To the editor
America Recycles Day on November 15 is the only nationally recognized day dedicated to the promotion of recycling programs. Of course, America Recycles Day is not just a one-day event – our actions affect the environment EVERY day and can play an important role in conserving natural resources.
In 1980, Connecticut’s Bottle Bill went into effect placing a 5-cent deposit on certain beverage cans and bottles. In 2009, the ubiquitous water bottles were added and since the beginning of this year many other items have been included. You may be surprised to find that containers of flavored water, fruit juice, tea, coffee, kombucha, sports and energy drinks now carry a 5-cent deposit.
That deposit is charged to the consumer at the time of purchase and can be redeemed by returning the empties to the store. All stores which sell items bearing a deposit are required to accept returns. Most grocery stores have reverse vending machines (RVMs) which have been programmed to accept the newer items. Other retailers, such as chain drugstores, have had to install RVMs to accept returns for at least the brands they sell.

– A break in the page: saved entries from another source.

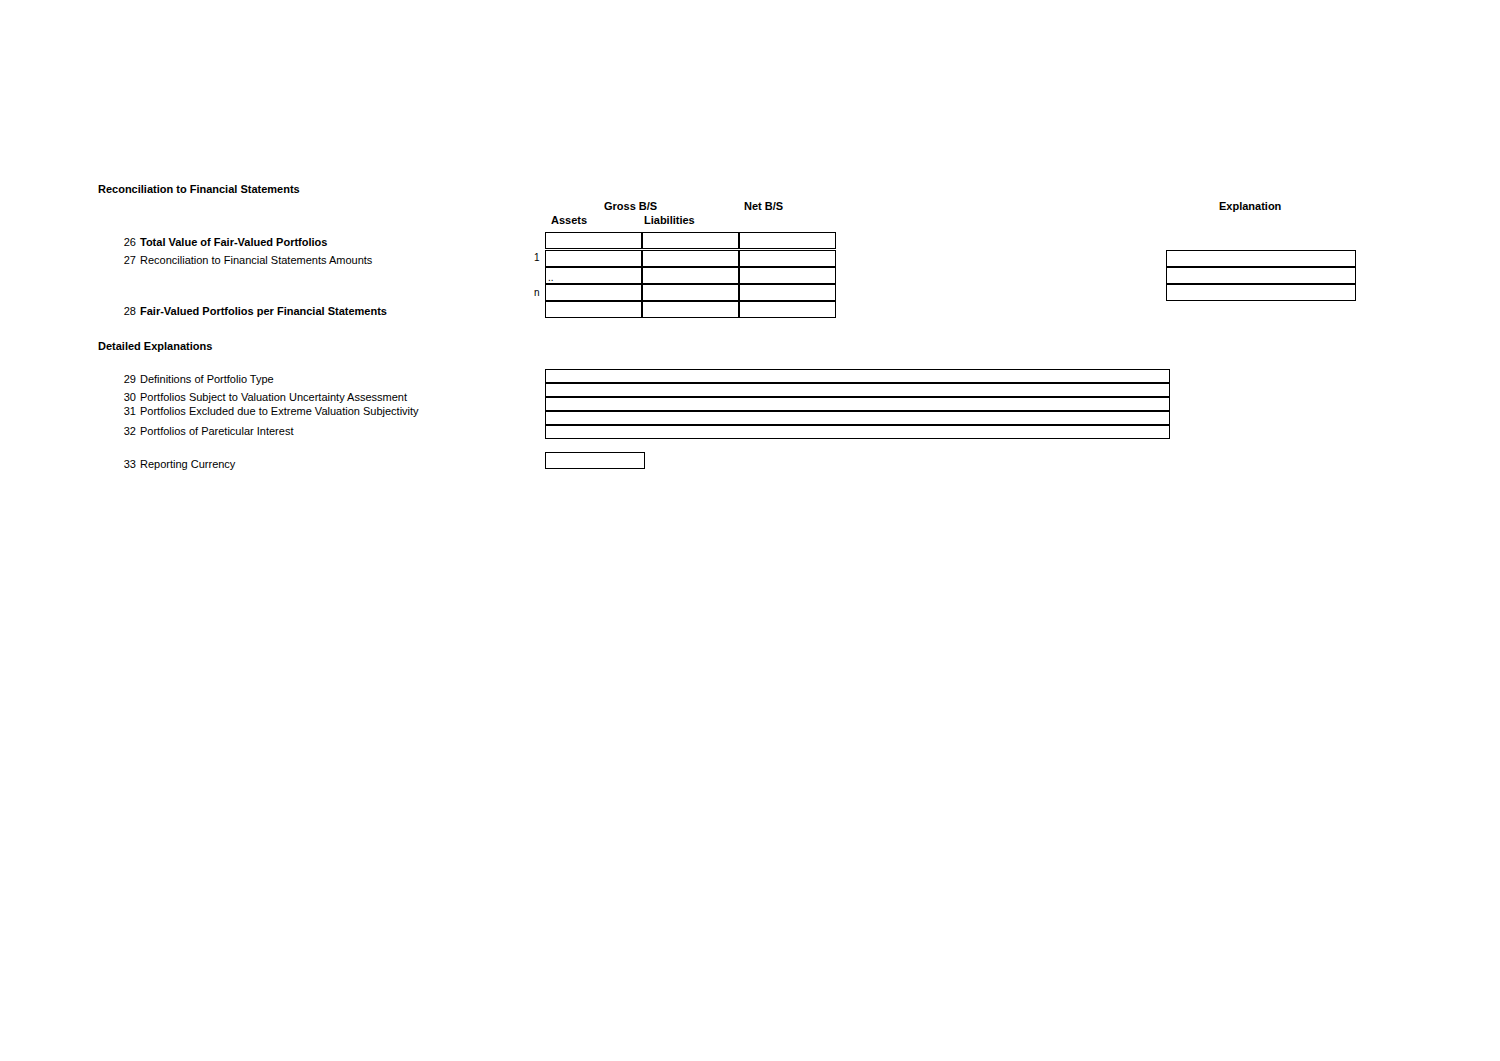Reconciliation to Financial Statements
Gross B/S
Net B/S
Explanation
Assets
Liabilities
26
Total Value of Fair-Valued Portfolios
27
Reconciliation to Financial Statements Amounts
1
..
n
28
Fair-Valued Portfolios per Financial Statements
Detailed Explanations
29
Definitions of Portfolio Type
30
Portfolios Subject to Valuation Uncertainty Assessment
31
Portfolios Excluded due to Extreme Valuation Subjectivity
32
Portfolios of Pareticular Interest
33
Reporting Currency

It may behoove residents to check their containers for redemption values, the designation most likely to be found is CTRV. In January 2024, that deposit will be increased to 10-cents. It is hoped that the increased redemption value will encourage a better rate of return.
The Bottle Bill was originally set up to control litter and has absolutely been an extremely effective tool. Removing plastic, glass and metal through redemption recycling provides much less contaminated material than through single stream, making it more attractive to users of recycled materials.
Remember, recycling bottles and cans is best done through redemption recycling – so don’t throw that 10¢ away!